ASSIGNMENT: Please set down, exactly, the line with "Suppose the goal" and all lines that follow it through the end of the records below.

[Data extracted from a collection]
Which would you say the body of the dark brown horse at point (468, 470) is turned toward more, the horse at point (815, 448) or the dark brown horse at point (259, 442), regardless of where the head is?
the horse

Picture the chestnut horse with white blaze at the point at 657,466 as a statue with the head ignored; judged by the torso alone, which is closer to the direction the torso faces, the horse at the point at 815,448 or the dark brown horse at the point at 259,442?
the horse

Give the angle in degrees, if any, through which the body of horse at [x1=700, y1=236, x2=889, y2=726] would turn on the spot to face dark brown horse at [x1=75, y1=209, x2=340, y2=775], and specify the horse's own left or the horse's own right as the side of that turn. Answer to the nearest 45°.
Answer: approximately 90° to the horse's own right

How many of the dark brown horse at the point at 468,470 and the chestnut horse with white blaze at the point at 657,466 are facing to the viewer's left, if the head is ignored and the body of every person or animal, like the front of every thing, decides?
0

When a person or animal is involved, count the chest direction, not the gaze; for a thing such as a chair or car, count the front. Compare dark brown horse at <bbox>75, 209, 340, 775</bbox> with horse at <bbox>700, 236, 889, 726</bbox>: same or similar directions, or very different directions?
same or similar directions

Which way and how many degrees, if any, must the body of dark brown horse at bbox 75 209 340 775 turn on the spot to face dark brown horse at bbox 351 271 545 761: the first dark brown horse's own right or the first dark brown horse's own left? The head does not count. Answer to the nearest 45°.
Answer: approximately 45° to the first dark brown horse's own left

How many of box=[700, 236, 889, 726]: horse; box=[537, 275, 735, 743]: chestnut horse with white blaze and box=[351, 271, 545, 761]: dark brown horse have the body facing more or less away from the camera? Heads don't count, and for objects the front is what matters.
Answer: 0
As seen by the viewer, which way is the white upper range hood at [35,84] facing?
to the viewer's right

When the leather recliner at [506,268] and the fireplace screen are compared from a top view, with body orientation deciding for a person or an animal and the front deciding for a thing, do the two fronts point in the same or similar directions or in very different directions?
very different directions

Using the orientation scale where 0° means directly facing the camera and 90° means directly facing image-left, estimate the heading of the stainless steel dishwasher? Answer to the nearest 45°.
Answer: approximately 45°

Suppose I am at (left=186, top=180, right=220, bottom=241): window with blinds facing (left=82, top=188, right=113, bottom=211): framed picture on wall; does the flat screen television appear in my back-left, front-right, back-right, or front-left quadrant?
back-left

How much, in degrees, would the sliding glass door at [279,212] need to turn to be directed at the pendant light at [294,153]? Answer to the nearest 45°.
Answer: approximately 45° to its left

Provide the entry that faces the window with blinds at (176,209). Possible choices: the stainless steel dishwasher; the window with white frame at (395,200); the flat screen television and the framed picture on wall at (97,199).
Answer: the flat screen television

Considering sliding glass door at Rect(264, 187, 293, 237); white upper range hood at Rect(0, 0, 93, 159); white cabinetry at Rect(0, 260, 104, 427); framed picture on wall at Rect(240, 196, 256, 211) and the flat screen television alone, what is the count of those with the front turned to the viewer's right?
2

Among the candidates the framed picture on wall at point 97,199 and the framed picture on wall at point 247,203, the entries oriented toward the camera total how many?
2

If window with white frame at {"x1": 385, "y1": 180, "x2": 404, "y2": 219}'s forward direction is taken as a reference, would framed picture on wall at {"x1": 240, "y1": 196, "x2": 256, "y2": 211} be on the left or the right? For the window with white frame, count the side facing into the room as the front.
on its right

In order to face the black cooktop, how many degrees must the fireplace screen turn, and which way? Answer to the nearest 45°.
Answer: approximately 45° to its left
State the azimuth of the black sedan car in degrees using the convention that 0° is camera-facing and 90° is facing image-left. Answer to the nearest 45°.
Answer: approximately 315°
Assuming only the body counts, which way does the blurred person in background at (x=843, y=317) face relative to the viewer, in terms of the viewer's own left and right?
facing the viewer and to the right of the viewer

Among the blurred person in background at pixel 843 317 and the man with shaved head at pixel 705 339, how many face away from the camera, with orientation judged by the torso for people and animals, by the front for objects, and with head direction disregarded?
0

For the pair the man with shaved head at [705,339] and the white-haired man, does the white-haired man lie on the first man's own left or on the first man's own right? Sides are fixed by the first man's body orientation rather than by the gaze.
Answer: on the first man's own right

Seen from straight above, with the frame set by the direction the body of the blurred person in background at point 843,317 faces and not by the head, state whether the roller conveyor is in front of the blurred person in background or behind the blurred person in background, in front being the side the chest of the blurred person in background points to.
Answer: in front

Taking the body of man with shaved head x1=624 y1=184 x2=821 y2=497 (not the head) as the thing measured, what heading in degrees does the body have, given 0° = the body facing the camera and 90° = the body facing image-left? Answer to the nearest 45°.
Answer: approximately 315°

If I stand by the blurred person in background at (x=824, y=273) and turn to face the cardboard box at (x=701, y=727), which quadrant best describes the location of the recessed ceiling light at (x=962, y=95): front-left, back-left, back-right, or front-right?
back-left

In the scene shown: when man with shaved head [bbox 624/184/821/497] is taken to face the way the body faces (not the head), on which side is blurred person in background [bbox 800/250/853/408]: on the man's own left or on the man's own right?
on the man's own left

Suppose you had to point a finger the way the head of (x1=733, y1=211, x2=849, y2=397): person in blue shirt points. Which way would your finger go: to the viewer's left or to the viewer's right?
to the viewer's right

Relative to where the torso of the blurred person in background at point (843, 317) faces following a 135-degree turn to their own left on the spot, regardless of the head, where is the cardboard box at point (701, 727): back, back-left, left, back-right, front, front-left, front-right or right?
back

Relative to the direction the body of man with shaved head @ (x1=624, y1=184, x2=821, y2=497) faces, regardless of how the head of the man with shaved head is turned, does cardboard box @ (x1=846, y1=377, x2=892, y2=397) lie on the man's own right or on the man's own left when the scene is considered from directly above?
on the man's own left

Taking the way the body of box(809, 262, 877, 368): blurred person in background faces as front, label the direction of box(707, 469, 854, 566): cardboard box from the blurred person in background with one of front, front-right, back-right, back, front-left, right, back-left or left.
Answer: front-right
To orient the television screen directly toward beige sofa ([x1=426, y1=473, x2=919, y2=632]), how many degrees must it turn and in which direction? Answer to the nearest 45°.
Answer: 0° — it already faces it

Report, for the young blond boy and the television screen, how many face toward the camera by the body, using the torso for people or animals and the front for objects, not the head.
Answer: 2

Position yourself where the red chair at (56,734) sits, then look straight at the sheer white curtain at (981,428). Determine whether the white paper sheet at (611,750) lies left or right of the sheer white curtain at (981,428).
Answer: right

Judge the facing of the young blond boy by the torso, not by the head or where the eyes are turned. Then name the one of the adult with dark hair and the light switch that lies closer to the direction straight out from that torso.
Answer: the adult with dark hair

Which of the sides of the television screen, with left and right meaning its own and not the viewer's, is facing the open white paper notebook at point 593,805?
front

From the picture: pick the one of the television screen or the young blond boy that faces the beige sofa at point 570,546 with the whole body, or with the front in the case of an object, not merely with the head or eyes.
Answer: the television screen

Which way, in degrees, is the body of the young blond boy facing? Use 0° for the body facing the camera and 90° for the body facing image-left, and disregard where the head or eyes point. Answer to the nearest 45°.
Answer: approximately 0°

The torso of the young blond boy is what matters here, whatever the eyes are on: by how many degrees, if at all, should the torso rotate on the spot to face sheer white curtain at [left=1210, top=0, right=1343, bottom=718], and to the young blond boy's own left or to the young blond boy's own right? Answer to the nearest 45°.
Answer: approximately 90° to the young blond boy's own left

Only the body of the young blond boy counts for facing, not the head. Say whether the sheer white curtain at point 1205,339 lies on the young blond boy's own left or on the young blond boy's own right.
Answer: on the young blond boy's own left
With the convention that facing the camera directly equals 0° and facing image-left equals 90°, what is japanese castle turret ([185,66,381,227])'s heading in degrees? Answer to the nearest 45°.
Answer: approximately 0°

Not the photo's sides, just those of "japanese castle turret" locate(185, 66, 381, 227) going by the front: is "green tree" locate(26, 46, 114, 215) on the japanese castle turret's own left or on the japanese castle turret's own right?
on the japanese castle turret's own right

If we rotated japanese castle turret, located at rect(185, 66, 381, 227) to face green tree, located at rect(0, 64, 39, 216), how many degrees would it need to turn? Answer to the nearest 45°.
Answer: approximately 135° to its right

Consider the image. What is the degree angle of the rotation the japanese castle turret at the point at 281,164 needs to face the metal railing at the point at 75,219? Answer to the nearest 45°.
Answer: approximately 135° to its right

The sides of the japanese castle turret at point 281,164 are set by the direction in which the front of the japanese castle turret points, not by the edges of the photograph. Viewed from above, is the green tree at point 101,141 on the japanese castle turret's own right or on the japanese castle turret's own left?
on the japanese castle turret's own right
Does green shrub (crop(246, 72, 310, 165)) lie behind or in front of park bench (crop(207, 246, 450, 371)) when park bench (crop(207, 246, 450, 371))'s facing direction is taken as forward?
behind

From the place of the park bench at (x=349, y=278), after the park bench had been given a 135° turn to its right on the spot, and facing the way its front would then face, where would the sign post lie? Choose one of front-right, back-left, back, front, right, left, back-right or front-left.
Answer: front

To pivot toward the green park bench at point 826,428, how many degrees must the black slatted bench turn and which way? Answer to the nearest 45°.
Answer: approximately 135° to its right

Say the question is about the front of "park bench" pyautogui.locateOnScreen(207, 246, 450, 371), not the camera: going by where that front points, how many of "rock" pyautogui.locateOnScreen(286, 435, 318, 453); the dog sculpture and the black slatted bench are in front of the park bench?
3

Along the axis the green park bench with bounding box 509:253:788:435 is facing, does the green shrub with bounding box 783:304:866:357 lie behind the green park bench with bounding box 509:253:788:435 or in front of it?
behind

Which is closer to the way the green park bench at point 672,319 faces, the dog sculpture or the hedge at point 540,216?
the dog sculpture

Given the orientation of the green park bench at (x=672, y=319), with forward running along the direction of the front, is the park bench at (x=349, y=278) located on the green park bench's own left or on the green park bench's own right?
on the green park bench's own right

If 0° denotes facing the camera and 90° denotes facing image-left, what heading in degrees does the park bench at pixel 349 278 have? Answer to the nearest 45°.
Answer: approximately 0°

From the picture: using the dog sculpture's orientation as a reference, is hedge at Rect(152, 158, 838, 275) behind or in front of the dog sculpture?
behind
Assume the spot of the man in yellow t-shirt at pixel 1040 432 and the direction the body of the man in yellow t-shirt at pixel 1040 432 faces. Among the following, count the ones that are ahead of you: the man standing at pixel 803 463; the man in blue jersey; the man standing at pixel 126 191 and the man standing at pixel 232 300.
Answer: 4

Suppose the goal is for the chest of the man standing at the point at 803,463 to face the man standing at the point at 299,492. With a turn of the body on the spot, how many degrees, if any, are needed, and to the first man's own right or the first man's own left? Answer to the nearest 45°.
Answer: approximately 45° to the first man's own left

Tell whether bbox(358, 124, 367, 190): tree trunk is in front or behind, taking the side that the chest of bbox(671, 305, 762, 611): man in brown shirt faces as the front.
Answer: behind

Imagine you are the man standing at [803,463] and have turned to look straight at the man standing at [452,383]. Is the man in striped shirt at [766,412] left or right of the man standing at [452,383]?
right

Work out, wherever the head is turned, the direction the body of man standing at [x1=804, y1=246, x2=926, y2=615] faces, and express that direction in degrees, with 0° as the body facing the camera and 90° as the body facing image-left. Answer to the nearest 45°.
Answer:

EXERCISE ANSWER:
Suppose the goal is for the chest of the man standing at the point at 803,463 to face the man standing at the point at 299,492. With a turn of the body on the spot, how many degrees, if any, are needed, and to the first man's own right or the first man's own left? Answer to the nearest 45°.
Answer: approximately 45° to the first man's own left

Tell whether bbox(358, 124, 367, 190): tree trunk is in front or behind, taking the side that the chest of bbox(671, 305, 762, 611): man in brown shirt faces as the front.
Answer: behind

Imagine you are the man standing at [803,463] and have turned to look straight at the man standing at [452,383]. Is the man in striped shirt at [766,412] left or right of the man standing at [452,383]?
right

Work out, wherever the head is turned, the direction the body of man standing at [x1=804, y1=246, x2=926, y2=615] faces, and express that direction in degrees, with 0° as the body facing the camera and 90° as the body facing image-left. Answer to the nearest 45°.
Answer:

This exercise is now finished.